Hypothesis

In aged germinal centers (GCs), senescent stromal cells, follicular dendritic cells (FDCs), and related stromal populations act as beneficial chaperones that preserve GC structure and support B‑cell selection through senescence‑associated secretory phenotype (SASP) factors. Ablating these cells will deteriorate GC architecture, reduce somatic hypermutation, and lower high‑affinity antibody output, contrary to the expectation that senolysis universally improves immune function.

Mechanistic Rationale

Aged GCs exhibit defective antigen trapping by FDCs, weakened Tfh help, and impaired stromal adhesion molecule expression 2. Yet intrinsic B‑cell capacity for mutation and selection remains intact when placed in a young environment 1. This disconnect suggests that the microenvironment supplies compensatory signals. Senescent cells are known to deposit and remodel extracellular matrix (ECM) components such as fibronectin, laminin, and collagen IV, and to secrete chemokines like CXCL12 and growth factors including IGF‑1 and HGF 3. In regenerative contexts, these SASP factors create a permissive niche for progenitor proliferation and tissue patterning. We propose that in the aging GC, senescent stromal/FDCs similarly scaffold the light‑zone dark‑zone interface, retain antigen‑immune complexes on FDC networks via ECM‑mediated anchoring, and deliver CXCL12‑dependent retention signals that keep B cells within the selection zone long enough for affinity‑based competition. The SASP also includes tissue‑inhibitors of metalloproteinases (TIMPs) that balance MMP activity, preventing excessive matrix degradation that would disrupt follicle integrity.

Experimental Design

1. Model: Use p16‑3MR mice to inducibly eliminate senescent cells via ganciclovir administration after immunization with NP‑KLH in aged (18‑month) mice.
2. Groups: (a) Aged + vehicle (control senescent load), (b) Aged + senolytic (ganciclovir), (c) Young + vehicle (baseline), (d) Aged + senolytic + recombinant CXCL12 or IGF‑1 supplementation (rescue).
3. Readouts (day 7‑14 post‑immunization):
   • Flow cytometric quantification of GC B cells (GL7⁺FAS⁺) and Tfh cells.
   • Histological assessment of FDC network integrity (CD35 staining) and stromal cell PDPN⁺/VCAM-1⁺ patterns.
   • Antigen retention on FDCs measured by NP‑PE fluorescence intensity.
   • Somatic hypermutation frequency in IgG1 V‑region sequencing.
   • Affinity‑maturation assessed by ELISA using low‑ and high‑density NP.
   • Serum titers of high‑affinity anti‑NP IgG.
4. Controls: Verify senolytic efficacy by p16^Ink4a^ and SA‑β‑gal staining; confirm that young mice are unaffected by the regimen.

Predicted Outcomes

• If senescent stromal/FDCs are beneficial, senolysis will decrease GC B‑cell numbers, disrupt FDC networks, reduce antigen retention, lower mutation frequency, and diminish high‑affinity antibody titers compared with aged controls.
• Supplementation with CXCL12 or IGF‑1 should rescue these defects, restoring GC size and affinity maturation despite senescent cell loss.
• Conversely, if senescent cells are purely detrimental, senolysis will increase GC output and antibody affinity, matching or exceeding young‑mouse levels.

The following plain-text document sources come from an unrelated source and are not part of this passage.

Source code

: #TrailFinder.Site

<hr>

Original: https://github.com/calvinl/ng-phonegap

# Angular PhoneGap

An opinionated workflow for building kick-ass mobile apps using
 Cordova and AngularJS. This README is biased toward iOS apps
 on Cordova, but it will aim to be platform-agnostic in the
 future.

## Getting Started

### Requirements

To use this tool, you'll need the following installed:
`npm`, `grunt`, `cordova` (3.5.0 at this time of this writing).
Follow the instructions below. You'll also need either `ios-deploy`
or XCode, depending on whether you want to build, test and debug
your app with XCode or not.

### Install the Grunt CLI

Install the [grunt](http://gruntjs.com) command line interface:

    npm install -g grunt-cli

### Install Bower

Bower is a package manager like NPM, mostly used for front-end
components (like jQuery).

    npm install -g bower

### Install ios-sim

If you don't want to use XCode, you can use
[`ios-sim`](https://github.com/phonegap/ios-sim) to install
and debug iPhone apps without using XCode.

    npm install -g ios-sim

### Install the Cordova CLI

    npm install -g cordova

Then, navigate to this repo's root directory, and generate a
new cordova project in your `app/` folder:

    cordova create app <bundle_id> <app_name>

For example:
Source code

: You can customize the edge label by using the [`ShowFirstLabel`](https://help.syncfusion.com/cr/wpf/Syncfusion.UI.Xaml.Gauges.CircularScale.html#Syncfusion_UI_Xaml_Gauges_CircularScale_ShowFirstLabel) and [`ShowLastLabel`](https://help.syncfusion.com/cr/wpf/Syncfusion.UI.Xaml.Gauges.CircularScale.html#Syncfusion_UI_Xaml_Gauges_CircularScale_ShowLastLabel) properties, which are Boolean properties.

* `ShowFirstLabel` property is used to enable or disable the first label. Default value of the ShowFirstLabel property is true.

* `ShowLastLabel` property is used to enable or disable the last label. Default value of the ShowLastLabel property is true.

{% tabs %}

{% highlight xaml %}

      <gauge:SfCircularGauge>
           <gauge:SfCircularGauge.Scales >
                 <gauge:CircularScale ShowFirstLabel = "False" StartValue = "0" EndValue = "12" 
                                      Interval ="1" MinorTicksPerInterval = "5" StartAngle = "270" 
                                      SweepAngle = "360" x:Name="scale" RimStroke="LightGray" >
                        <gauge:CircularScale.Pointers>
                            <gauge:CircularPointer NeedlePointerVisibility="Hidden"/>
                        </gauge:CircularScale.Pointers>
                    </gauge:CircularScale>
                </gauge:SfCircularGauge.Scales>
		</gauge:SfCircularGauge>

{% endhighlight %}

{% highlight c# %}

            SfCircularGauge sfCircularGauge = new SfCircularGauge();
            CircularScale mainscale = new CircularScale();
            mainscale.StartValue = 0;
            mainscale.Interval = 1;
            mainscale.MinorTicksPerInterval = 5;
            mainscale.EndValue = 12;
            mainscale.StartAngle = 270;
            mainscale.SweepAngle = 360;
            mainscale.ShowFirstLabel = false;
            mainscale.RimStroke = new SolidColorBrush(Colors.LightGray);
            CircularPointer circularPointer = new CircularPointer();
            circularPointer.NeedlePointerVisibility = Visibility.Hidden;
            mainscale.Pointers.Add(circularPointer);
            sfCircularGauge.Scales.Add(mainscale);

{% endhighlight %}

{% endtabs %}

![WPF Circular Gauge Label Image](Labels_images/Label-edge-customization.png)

Potential Caveats and Alternatives

Senolytics may affect non‑stromal senescent immune cells (e.g., senescent Tfh or macrophages) that could independently influence GCs. To isolate stromal effects, future experiments could employ stromal‑specific Cre drivers (e.g., Ccl19‑Cre) to delete p16^Ink4a^ selectively in fibroblast reticular cells. Additionally, the SASP is heterogeneous; profiling aged GC senescent cells via single‑cell RNA‑seq would identify the exact factors responsible for the supportive niche.